New rules for Indo-Chinese checkers
There are plenty of theories as to what is going wrong, or at least why so little seems to be going right, with relations between India and China: It has to do with the Dalai Lama, the legacy of 1962, Beijing’s fears of a US-India alliance, general bloody-mindedness on both sides. Deciding which is wrong and right is a mug’s game – the Chinese decision-making process is pretty opaque and the Indian one regarding China is almost as much an enigma.
Based on a decade or two of watching the two countries, reading a small mountain of material, and talking with the mandarinate of both governments I have come to some broad conclusions.
One, the two countries are never going to be friends. It is not merely cultural and political differences. The two ruling elites have aspirations that ultimately are not really compatible. Crudely, two countries can’t both be top dog in Asia.
Two, the two countries need not be enemies.
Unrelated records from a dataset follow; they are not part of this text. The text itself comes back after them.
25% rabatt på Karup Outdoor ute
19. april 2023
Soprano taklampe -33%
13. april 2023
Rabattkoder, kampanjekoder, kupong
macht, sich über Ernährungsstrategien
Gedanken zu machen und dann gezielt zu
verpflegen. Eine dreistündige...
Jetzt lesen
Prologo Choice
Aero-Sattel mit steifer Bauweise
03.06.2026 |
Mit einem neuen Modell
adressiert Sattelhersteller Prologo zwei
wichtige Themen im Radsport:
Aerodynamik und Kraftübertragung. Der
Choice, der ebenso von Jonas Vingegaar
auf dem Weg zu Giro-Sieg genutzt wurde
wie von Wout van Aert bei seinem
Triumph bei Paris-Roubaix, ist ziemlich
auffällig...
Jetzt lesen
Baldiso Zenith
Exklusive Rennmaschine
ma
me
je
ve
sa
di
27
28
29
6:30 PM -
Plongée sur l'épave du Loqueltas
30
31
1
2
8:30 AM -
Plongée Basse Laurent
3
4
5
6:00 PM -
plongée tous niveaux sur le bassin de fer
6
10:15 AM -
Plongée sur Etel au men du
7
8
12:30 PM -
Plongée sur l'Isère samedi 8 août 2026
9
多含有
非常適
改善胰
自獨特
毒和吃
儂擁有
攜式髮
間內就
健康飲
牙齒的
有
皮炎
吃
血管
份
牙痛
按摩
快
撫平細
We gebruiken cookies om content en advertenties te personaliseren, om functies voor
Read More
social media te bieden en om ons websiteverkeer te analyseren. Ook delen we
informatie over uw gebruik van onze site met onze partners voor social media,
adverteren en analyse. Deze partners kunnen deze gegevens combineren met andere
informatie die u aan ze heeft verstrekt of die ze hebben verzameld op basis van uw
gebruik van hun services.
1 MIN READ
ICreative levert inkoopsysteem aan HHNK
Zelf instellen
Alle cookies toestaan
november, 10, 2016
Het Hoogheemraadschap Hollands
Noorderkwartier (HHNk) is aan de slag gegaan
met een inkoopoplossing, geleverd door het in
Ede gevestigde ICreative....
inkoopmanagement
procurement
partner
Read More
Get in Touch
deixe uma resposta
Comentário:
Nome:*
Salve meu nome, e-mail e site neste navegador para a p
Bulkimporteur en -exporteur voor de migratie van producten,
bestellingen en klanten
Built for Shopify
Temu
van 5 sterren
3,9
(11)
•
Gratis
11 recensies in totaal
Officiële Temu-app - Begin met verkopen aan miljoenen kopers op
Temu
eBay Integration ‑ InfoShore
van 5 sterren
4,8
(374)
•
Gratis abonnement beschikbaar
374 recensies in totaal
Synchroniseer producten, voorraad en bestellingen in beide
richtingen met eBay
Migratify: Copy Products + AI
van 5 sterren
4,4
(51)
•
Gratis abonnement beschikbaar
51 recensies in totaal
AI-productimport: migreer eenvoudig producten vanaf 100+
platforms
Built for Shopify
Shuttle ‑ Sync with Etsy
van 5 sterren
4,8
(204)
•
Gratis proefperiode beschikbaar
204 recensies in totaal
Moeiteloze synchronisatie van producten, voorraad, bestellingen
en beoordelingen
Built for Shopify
They may share a huge border but it is also the highest and most impassable in the world. China looks to the Pacific: its people are clustered along its shore and their trade ships set sail from there. India looks at its own ocean for the same reason. One looks west, the other south and the Himalayas lie between. They notice each other, but only occasionally and from the corner of their eye.
Three, the two would prefer not to get into each other’s hair. Both countries are overwhelmingly concerned with their economic development. They both have mind-boggling numbers of very poor people – yes, even China. Even their rich are aspirational. As the World Bank pointed out, the richest one-fifth of India is as wealthy as the poorest one-fifth of Denmark. Conflict is immiserating and particularly silly when one’s economy is growing between eight and eleven per cent a year.
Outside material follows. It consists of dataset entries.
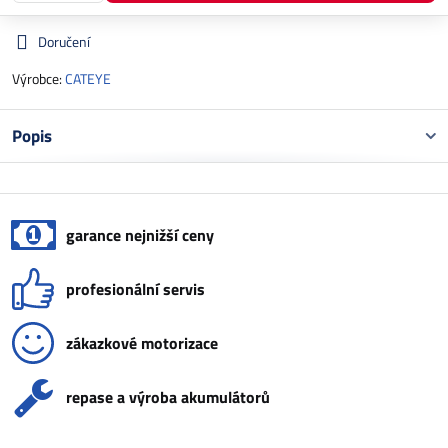
Doručení
Výrobce:
CATEYE
Popis
garance nejnižší ceny
profesionální servis
zákazkové motorizace
repase a výroba akumulátorů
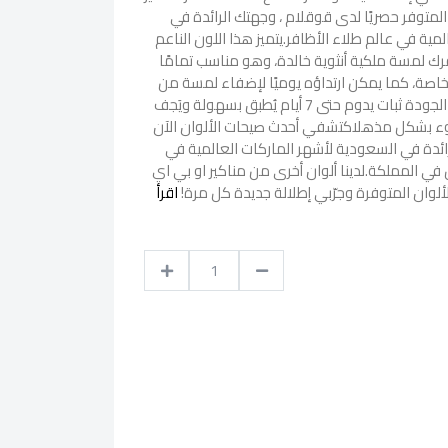
بي الشهيرة ، المتوفر حصريًا لدى قوقلام ، وجهتك الرائدة في
ية في عالم طلاء الأظافر.يتميز هذا اللون الناعم
رك لمسة ملكية أنثوية خالدة، وهو مناسب تمامًا
خاصة، كما يمكن ارتداؤه يوميًا لإضفاء لمسة من
التألق على إطلالتك.تركيبة عالية الجودة ثبات يدوم حتى 7 أيام يُطبق بسهولة ويَجف
وء بشكل مذهلاكتشفي أحدث صيحات الألوان الآن
دة في السعودية لأشهر الماركات العالمية في
 في المملكة.لدينا ألوان أخرى من مناكير او بي اي
لوان المتوفرة وجرّبي إطلالة جديدة كل مرة!
اقرأ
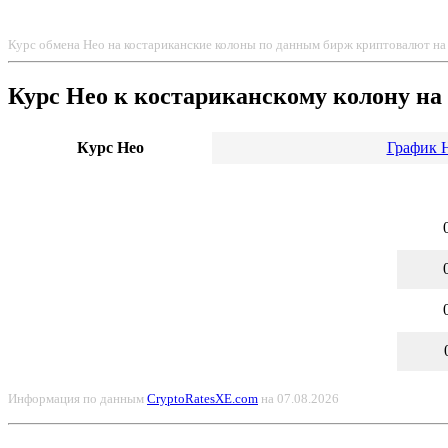
Курс обмена Нео на костариканские колоны по данным бирж криптовалют на 
Курс Нео к костариканскому колону на с
Курс Нео
График Н
Информация по данным
CryptoRatesXE.com
на 07.08.2026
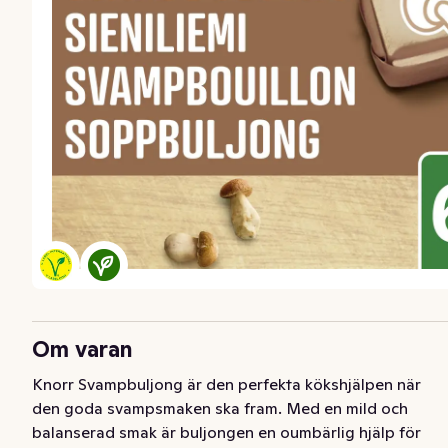
Om varan
Knorr Svampbuljong är den perfekta kökshjälpen när 
den goda svampsmaken ska fram. Med en mild och 
balanserad smak är buljongen en oumbärlig hjälp för 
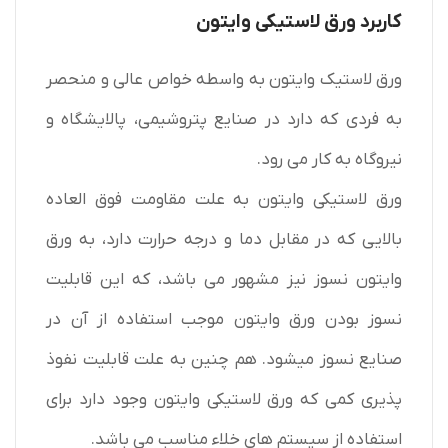
کاربرد ورق لاستیکی وایتون
ورق لاستیک وایتون به واسطه خواص عالی و منحصر
به فردی که دارد در صنایع پتروشیمی، پالایشگاه و
نیروگاه به کار می رود.
ورق لاستیکی وایتون به علت مقاومت فوق العاده
بالایی که در مقابل دما و درجه حرارت دارد، به ورق
وایتون نسوز نیز مشهور می باشد، که این قابلیت
نسوز بودن ورق وایتون موجب استفاده از آن در
صنایع نسوز میشود. هم چنین به علت قابلیت نفوذ
پذیری کمی که ورق لاستیکی وایتون وجود دارد برای
استفاده از سیستم های خلاء مناسب می باشد.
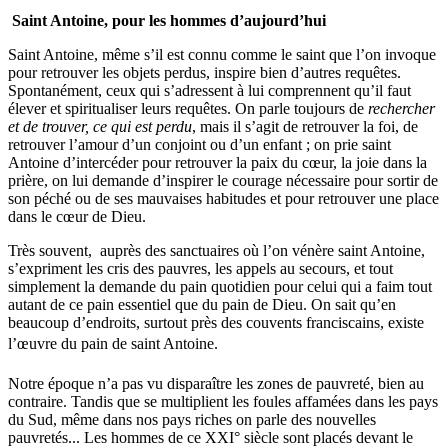
Saint Antoine, pour les hommes d’aujourd’hui
Saint Antoine, même s’il est connu comme le saint que l’on invoque
pour retrouver les objets perdus, inspire bien d’autres requêtes.
Spontanément, ceux qui s’adressent à lui comprennent qu’il faut
élever et spiritualiser leurs requêtes. On parle toujours de
rechercher
et de trouver, ce qui est perdu
, mais il s’agit de retrouver la foi, de
retrouver l’amour d’un conjoint ou d’un enfant ; on prie saint
Antoine d’intercéder pour retrouver la paix du cœur, la joie dans la
prière, on lui demande d’inspirer le courage nécessaire pour sortir de
son péché ou de ses mauvaises habitudes et pour retrouver une place
dans le cœur de Dieu.
Très souvent, auprès des sanctuaires où l’on vénère saint Antoine,
s’expriment les cris des pauvres, les appels au secours, et tout
simplement la demande du pain quotidien pour celui qui a faim tout
autant de ce pain essentiel que du pain de Dieu. On sait qu’en
beaucoup d’endroits, surtout près des couvents franciscains, existe
l’œuvre du pain de saint Antoine.
Notre époque n’a pas vu disparaître les zones de pauvreté, bien au
contraire. Tandis que se multiplient les foules affamées dans les pays
du Sud, même dans nos pays riches on parle des nouvelles
pauvretés... Les hommes de ce XXI° siècle sont placés devant le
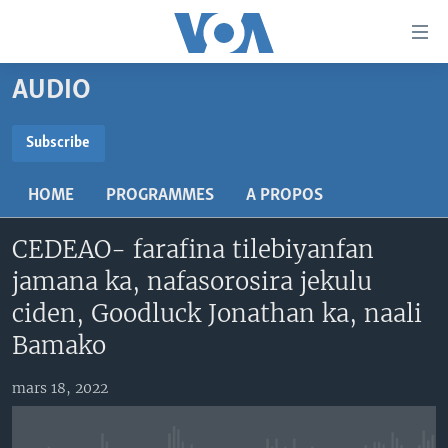
Liens
d'accessibilité
Menu
AUDIO
principal
TV
Retour
RADIO
MALI KURA
Subscribe
à
la
SUBSCRIBE
MALI
MALI KURA
navigation
HOME
PROGRAMMES
A PROPOS
ÉTATS-UNIS
TABALE
principale
S'abonner
Retour
CEDEAO- farafina tilebiyanfan
AN BA FO!
à
Learning English
jamana ka, nafasorosira jekulu
FARAFINA FOLI
la
ciden, Goodluck Jonathan ka, naali
recherche
SUIVEZ-NOUS
Bamako
mars 18, 2022
Langues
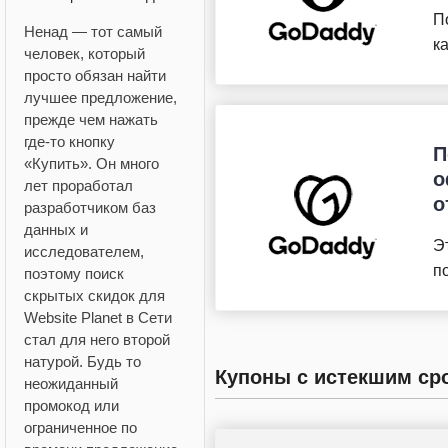
П
Ненад — тот самый
к
человек, который
просто обязан найти
лучшее предложение,
прежде чем нажать
где-то кнопку
П
«Купить». Он много
о
лет проработал
о
разработчиком баз
данных и
Э
исследователем,
п
поэтому поиск
скрытых скидок для
Website Planet в Сети
стал для него второй
натурой. Будь то
Купоны с истекшим ср
неожиданный
промокод или
ограниченное по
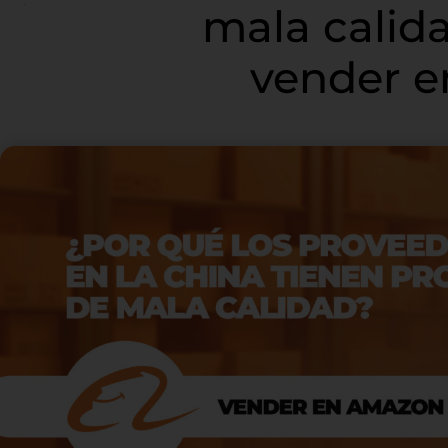
mala calida
vender 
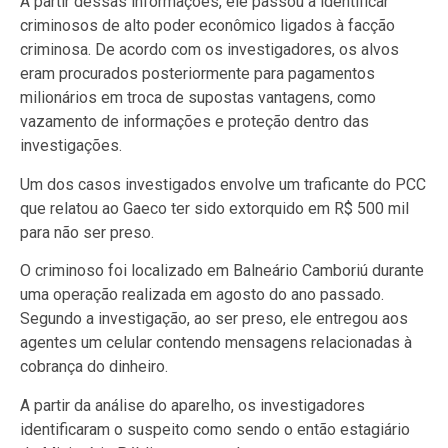
A partir dessas informações, ele passou a identificar
criminosos de alto poder econômico ligados à facção
criminosa. De acordo com os investigadores, os alvos
eram procurados posteriormente para pagamentos
milionários em troca de supostas vantagens, como
vazamento de informações e proteção dentro das
investigações.
Um dos casos investigados envolve um traficante do PCC
que relatou ao Gaeco ter sido extorquido em R$ 500 mil
para não ser preso.
O criminoso foi localizado em Balneário Camboriú durante
uma operação realizada em agosto do ano passado.
Segundo a investigação, ao ser preso, ele entregou aos
agentes um celular contendo mensagens relacionadas à
cobrança do dinheiro.
A partir da análise do aparelho, os investigadores
identificaram o suspeito como sendo o então estagiário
Yet, Beijing and New Delhi have been squabbling through much of this year. Why? I actually don’t think anything has fundamentally changed. The shift is that civil society has intruded in an otherwise hermetically sealed relationship. I remember receiving a lengthy briefing from a then Indian foreign secretary on Pakistan and the US. What about China? He said, “We don’t discuss that part of our foreign policy with the media.”
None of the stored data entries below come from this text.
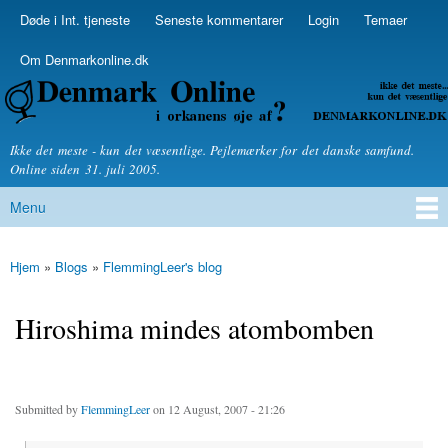
Skip to
Døde i Int. tjeneste
Seneste kommentarer
Login
Temaer
Secondary menu
main
content
Om Denmarkonline.dk
Denmarkonline.dk - blognyheder om politik
Ikke det meste - kun det væsentlige. Pejlemærker for det danske samfund.
Online siden 31. juli 2005.
Menu
Main menu
Hjem
»
Blogs
»
FlemmingLeer's blog
You are here
Hiroshima mindes atombomben
Submitted by
FlemmingLeer
on 12 August, 2007 - 21:26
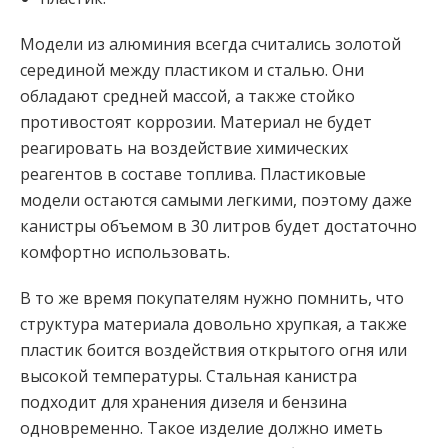
Модели из алюминия всегда считались золотой
серединой между пластиком и сталью. Они
обладают средней массой, а также стойко
противостоят коррозии. Материал не будет
реагировать на воздействие химических
реагентов в составе топлива. Пластиковые
модели остаются самыми легкими, поэтому даже
канистры объемом в 30 литров будет достаточно
комфортно использовать.
В то же время покупателям нужно помнить, что
структура материала довольно хрупкая, а также
пластик боится воздействия открытого огня или
высокой температуры. Стальная канистра
подходит для хранения дизеля и бензина
одновременно. Такое изделие должно иметь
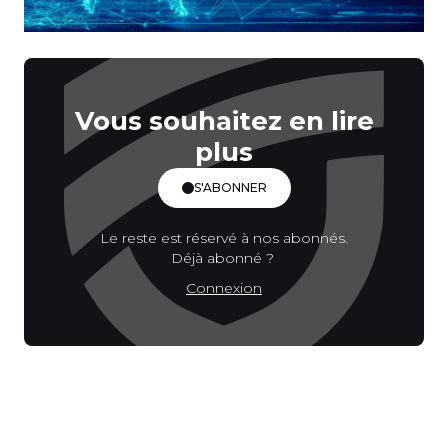
Vous souhaitez en lire
plus
S'ABONNER
Le reste est réservé à nos abonnés.
Déjà abonné ?
Connexion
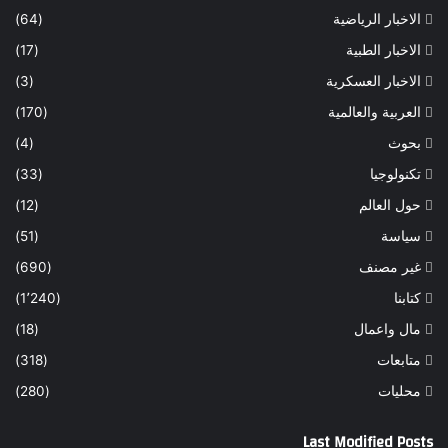
الاخبار الرياضية
(64)
الاخبار الطبية
(17)
الاخبار العسكرية
(3)
العربية والعالمية
(170)
بحوث
(4)
تكنولوجيا
(33)
حول العالم
(12)
سياسة
(51)
غير مصنف
(690)
كتابنا
(1٬240)
مال واعمال
(18)
متابعات
(318)
محليات
(280)
Last Modified Posts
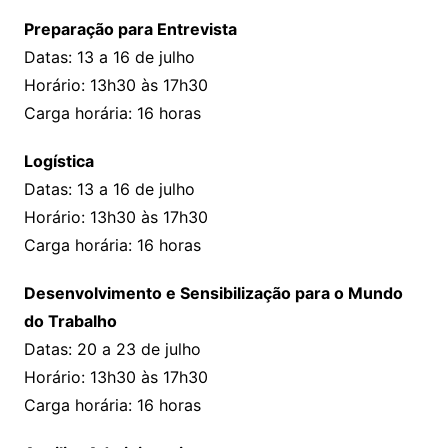
Preparação para Entrevista
Datas: 13 a 16 de julho
Horário: 13h30 às 17h30
Carga horária: 16 horas
Logística
Datas: 13 a 16 de julho
Horário: 13h30 às 17h30
Carga horária: 16 horas
Desenvolvimento e Sensibilização para o Mundo
do Trabalho
Datas: 20 a 23 de julho
Horário: 13h30 às 17h30
Carga horária: 16 horas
But now television and newspapers have turned a spotlight on the relationship and have become excited. A poorly demarcated border means both sides “intrude” regularly. Sometimes it’s deliberate. Sometimes it’s accidental. They also shoot their mouths off at each other because, in the past, it didn’t really matter. It was only for official ears only. Finally, the two held interminable closed door sessions where high-level officials, feeling they were speaking off the record, experimented with the diplomatic line and left a legacy of misinterpretation. Now this is all under a very public microscope and looking like a hairy paramecium.
So the game is to do what India does with other major countries. Start composing mutually acceptable rules of behaviour. Each country lays down red lines regarding what they will countenance in the relationship – and do so publicly so the other side knows there can be no future fudging. It then becomes possible to start doing something constructive with what lies between those lines.
I think we’re starting to see this happening. The new Indian ambassador to China has clearly come with a brief. His first flurry of speeches have been far more than the normal PR pap.
The speech at the Sichuan Institute for South Asian Studies deserves special note. The Indian envoy made a case for the two countries to recognize it can no longer be “business as usual” – in other words, the mix of doing nothing and doing it under wraps that has been the hallmark of relations so far.
First, he said, the media has arrived. “The lesson for those of us charged with building this relationship, therefore, is to pay greater attention to public perceptions of its state.” Sino-Indian relations is going to be thrashed about the way the Indo-US and Indo-Pakistan relationships are. So get ready.
Second, both sides need to accept that the game is different today. We are two rising powers. We are changing the global system. And we are being changed in ways that will make the two countries unrecognizable from what they were in, say, 1962. All this “is fundamentally altering our economic, political and cultural thinking.” He added, “The past, therefore, cannot serve as guidance for the future.”
Third, China may be well ahead of India in the economic race but it cannot deny India is doing pretty well. Even if India fails to overtake, it will still emerge big enough to make China’s life difficult if relations become hostile. So invest some time in bilateral ties, don’t leave them “suboptimal.” “A wise approach to international relations requires coming out on the rights side of history.”
Circumstances are different because of the economic and attendant social transformations taking place in both countries. But the Sino-Indian relationship has been ossified, assuming the thinness of the past. The two countries, the Indian ambassador argued, “should be shaping our ties; at the least, we should be managing them: clearly we do not have the option of neglecting them.”
These are broad principles, not specifics. But my guess is that filling in the details is what the Sino-Indian relationship is going to be about the next few years.